BEGIN RECORDS SUPPLIED

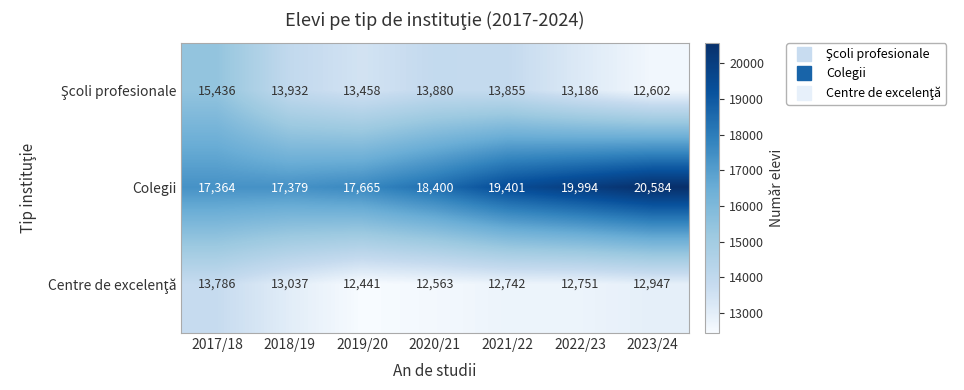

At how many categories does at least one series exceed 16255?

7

END RECORDS SUPPLIED
BEGIN RECORDS SUPPLIED

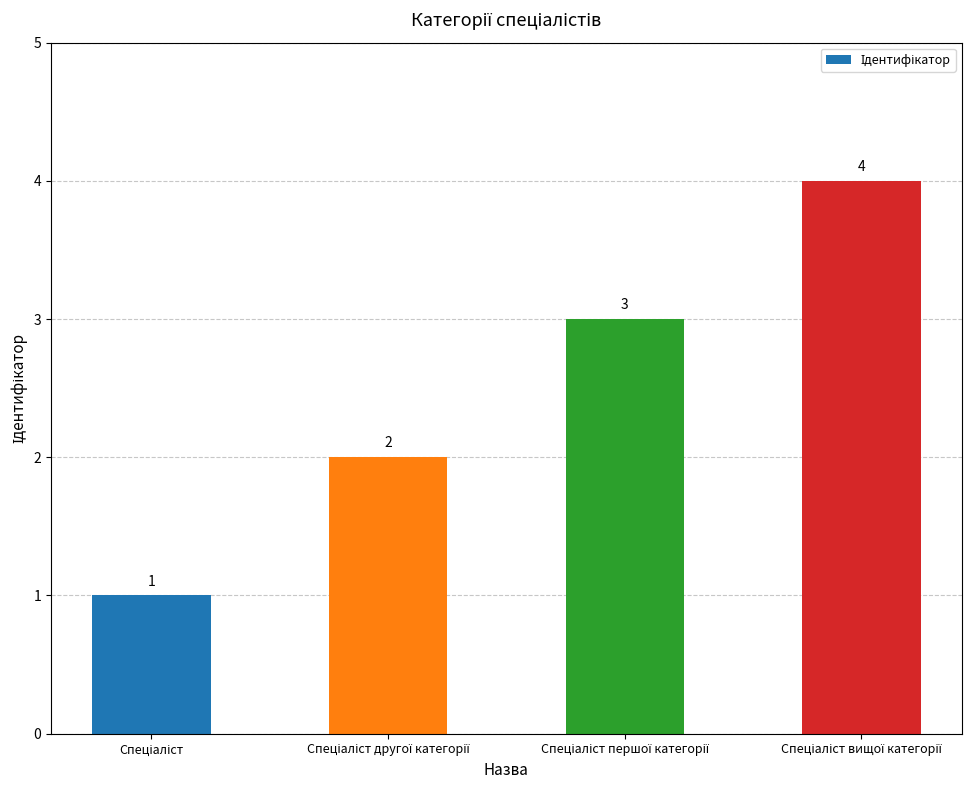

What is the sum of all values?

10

END RECORDS SUPPLIED
BEGIN RECORDS SUPPLIED

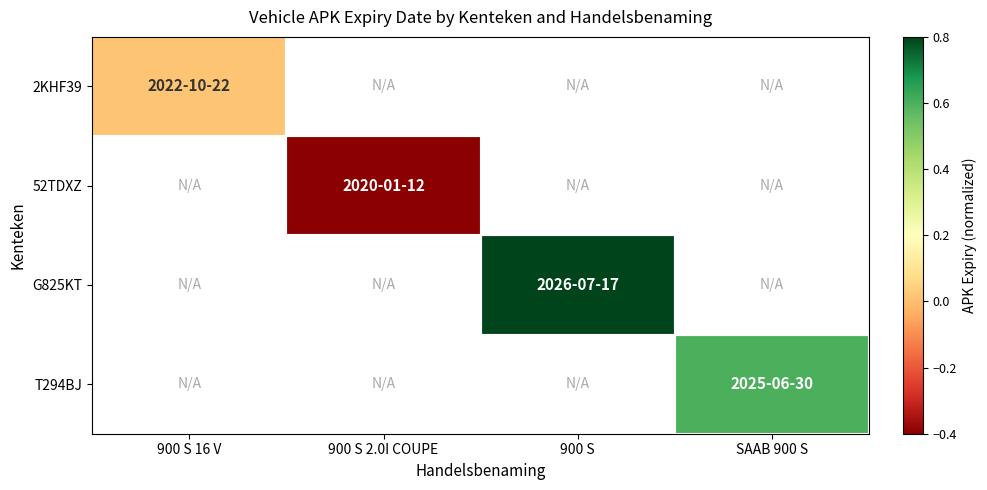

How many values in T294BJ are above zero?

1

END RECORDS SUPPLIED

** WORK ORDER **
Please show each line above that contains the word "many".

** RESPONSE AREA **
At how many categories does at least one series exceed 16255?
How many values in T294BJ are above zero?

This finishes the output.